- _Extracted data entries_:
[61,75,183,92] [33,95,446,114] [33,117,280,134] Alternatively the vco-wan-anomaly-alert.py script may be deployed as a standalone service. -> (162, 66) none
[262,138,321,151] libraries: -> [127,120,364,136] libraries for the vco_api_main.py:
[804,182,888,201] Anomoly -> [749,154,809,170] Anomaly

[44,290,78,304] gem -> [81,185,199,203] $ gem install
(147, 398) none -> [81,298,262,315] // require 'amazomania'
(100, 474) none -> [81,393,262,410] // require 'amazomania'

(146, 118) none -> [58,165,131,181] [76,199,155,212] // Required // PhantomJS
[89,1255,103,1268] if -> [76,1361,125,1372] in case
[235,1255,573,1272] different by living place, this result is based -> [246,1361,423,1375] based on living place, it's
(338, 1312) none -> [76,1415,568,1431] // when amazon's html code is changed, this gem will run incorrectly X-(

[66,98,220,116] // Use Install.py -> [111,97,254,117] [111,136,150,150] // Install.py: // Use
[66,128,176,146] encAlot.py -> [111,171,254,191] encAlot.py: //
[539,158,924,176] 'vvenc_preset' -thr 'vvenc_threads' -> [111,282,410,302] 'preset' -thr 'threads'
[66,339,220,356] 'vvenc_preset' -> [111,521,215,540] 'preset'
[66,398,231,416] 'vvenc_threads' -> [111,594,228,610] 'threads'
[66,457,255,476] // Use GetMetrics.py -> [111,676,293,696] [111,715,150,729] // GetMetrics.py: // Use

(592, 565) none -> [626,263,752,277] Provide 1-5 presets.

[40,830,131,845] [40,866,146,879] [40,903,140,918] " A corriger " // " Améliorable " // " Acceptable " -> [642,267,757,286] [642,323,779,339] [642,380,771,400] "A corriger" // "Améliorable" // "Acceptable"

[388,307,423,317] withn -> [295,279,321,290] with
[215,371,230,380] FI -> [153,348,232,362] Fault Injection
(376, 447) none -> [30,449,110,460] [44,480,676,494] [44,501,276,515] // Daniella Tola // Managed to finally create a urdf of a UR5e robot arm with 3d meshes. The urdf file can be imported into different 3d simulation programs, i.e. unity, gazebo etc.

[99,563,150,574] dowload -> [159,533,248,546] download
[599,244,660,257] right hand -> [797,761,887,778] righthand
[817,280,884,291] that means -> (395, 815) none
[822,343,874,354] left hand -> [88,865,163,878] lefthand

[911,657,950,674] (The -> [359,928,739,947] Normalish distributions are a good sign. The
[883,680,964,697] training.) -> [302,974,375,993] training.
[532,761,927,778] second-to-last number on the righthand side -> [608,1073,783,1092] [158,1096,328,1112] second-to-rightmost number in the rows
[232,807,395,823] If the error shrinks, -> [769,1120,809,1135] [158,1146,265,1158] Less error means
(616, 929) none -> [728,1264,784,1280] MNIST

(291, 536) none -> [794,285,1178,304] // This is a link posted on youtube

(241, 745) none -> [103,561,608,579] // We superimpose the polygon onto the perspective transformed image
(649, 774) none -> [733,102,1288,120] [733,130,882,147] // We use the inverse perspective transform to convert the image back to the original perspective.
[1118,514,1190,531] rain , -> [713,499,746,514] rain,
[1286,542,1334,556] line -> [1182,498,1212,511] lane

- _Work order_:
Extract the data exactly as given.

- _Answer below_:
[61,75,183,92] [33,95,446,114] [33,117,280,134] Alternatively the vco-wan-anomaly-alert.py script may be deployed as a standalone service. -> (162, 66) none
[262,138,321,151] libraries: -> [127,120,364,136] libraries for the vco_api_main.py:
[804,182,888,201] Anomoly -> [749,154,809,170] Anomaly

[44,290,78,304] gem -> [81,185,199,203] $ gem install
(147, 398) none -> [81,298,262,315] // require 'amazomania'
(100, 474) none -> [81,393,262,410] // require 'amazomania'

(146, 118) none -> [58,165,131,181] [76,199,155,212] // Required // PhantomJS
[89,1255,103,1268] if -> [76,1361,125,1372] in case
[235,1255,573,1272] different by living place, this result is based -> [246,1361,423,1375] based on living place, it's
(338, 1312) none -> [76,1415,568,1431] // when amazon's html code is changed, this gem will run incorrectly X-(

[66,98,220,116] // Use Install.py -> [111,97,254,117] [111,136,150,150] // Install.py: // Use
[66,128,176,146] encAlot.py -> [111,171,254,191] encAlot.py: //
[539,158,924,176] 'vvenc_preset' -thr 'vvenc_threads' -> [111,282,410,302] 'preset' -thr 'threads'
[66,339,220,356] 'vvenc_preset' -> [111,521,215,540] 'preset'
[66,398,231,416] 'vvenc_threads' -> [111,594,228,610] 'threads'
[66,457,255,476] // Use GetMetrics.py -> [111,676,293,696] [111,715,150,729] // GetMetrics.py: // Use

(592, 565) none -> [626,263,752,277] Provide 1-5 presets.

[40,830,131,845] [40,866,146,879] [40,903,140,918] " A corriger " // " Améliorable " // " Acceptable " -> [642,267,757,286] [642,323,779,339] [642,380,771,400] "A corriger" // "Améliorable" // "Acceptable"

[388,307,423,317] withn -> [295,279,321,290] with
[215,371,230,380] FI -> [153,348,232,362] Fault Injection
(376, 447) none -> [30,449,110,460] [44,480,676,494] [44,501,276,515] // Daniella Tola // Managed to finally create a urdf of a UR5e robot arm with 3d meshes. The urdf file can be imported into different 3d simulation programs, i.e. unity, gazebo etc.

[99,563,150,574] dowload -> [159,533,248,546] download
[599,244,660,257] right hand -> [797,761,887,778] righthand
[817,280,884,291] that means -> (395, 815) none
[822,343,874,354] left hand -> [88,865,163,878] lefthand

[911,657,950,674] (The -> [359,928,739,947] Normalish distributions are a good sign. The
[883,680,964,697] training.) -> [302,974,375,993] training.
[532,761,927,778] second-to-last number on the righthand side -> [608,1073,783,1092] [158,1096,328,1112] second-to-rightmost number in the rows
[232,807,395,823] If the error shrinks, -> [769,1120,809,1135] [158,1146,265,1158] Less error means
(616, 929) none -> [728,1264,784,1280] MNIST

(291, 536) none -> [794,285,1178,304] // This is a link posted on youtube

(241, 745) none -> [103,561,608,579] // We superimpose the polygon onto the perspective transformed image
(649, 774) none -> [733,102,1288,120] [733,130,882,147] // We use the inverse perspective transform to convert the image back to the original perspective.
[1118,514,1190,531] rain , -> [713,499,746,514] rain,
[1286,542,1334,556] line -> [1182,498,1212,511] lane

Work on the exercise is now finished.